Wells Fargo Securities' Larry Biegelsen said he expects the latest Minimed system to help drive an acceleration in Medtronic's U.S. diabetes growth from the low-single-digits seen in the first quarter. The analyst currently models U.S. diabetes growth of 10 percent for the second half of fiscal year 2017, driven primarily by the 670G launch.
Abbott's CGM also approved
Medtronic's approval shifted some attention away from Abbott Laboratories on Wednesday when the FDA also approved Abbott's Freestyle Libre Pro CGM. While Abbott's approval is for a device that will only be used by doctors, rather than patients, as a way of spotting patterns and trends within a patient's glucose levels.
Biegelsen said in a research note on Abbott's approval that the professional CGM market is relatively small – less than $100 million – but is growing fast at a rate of about 65 percent to 70 percent. The analyst said the FDA approval of Libre Pro without factory calibration is a positive read-through for Abbott's more important consumer version of Libre, which the company recently filed for the FDA to review. Even so, Biegelsen said the agency likely has a higher bar for approving a consumer product than it does for a health care professional device.

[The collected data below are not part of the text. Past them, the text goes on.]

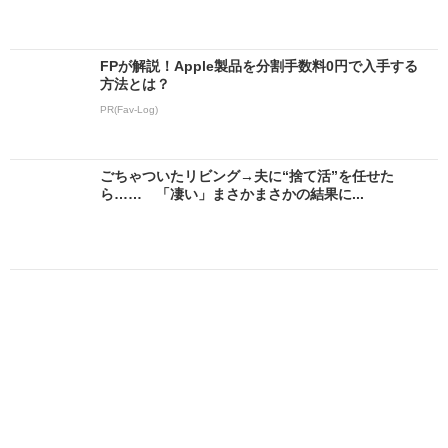
FPが解説！Apple製品を分割手数料0円で入手する
方法とは？
PR(Fav-Log)
ごちゃついたリビング→夫に“捨て活”を任せた
ら…… 「凄い」まさかまさかの結果に...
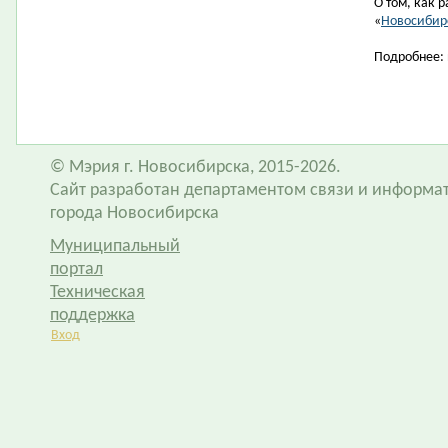
О том, как 
«
Новосибир
Подробнее: 
© Мэрия г. Новосибирска, 2015-2026.
Сайт разработан департаментом связи и информа
города Новосибирска
Муниципальный
портал
Техническая
поддержка
Вход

Abbott is expected to launch the Libre Pro in the coming weeks with a significantly discounted price tag compared to other CGMs on the market. Doctors will only need to buy one reader for about $65 to scan an unlimited number of patients. This is a notable departure from the current CGM paradigm in which each patient is required to have a CGM – representing a large upfront investment for doctors, Biegelsen said.
The analyst added that Libre is Abbott's most important diabetes pipeline product and that adoption in Europe has been strong so far. He predicted Abbott's diabetes sales will come in around $1.138 billion this year and increase to $1.209 billion in 2017.
With Abbott's Freestyle Libre Pro, a small, round sensor is placed on the back of a patient's upper arm in a clinic setting and the sensor is held in place with a self-adhesive pad for up to 14 days. The patient does not need to interact with the device or draw blood via a fingerstick to calibrate the sensor.
The sensor is designed to continuously measure glucose in interstitial fluid through a filament inserted just under the patient's skin, recording glucose levels every 15 minutes, capturing up to 1,340 glucose results for up to 14 days, giving the patient's doctor comprehensive data for a complete glycemic profile of that patient. After 14 days, the doctor uses a Freestyle Libre Pro reader to scan the sensor and download the data during a follow-up office visit.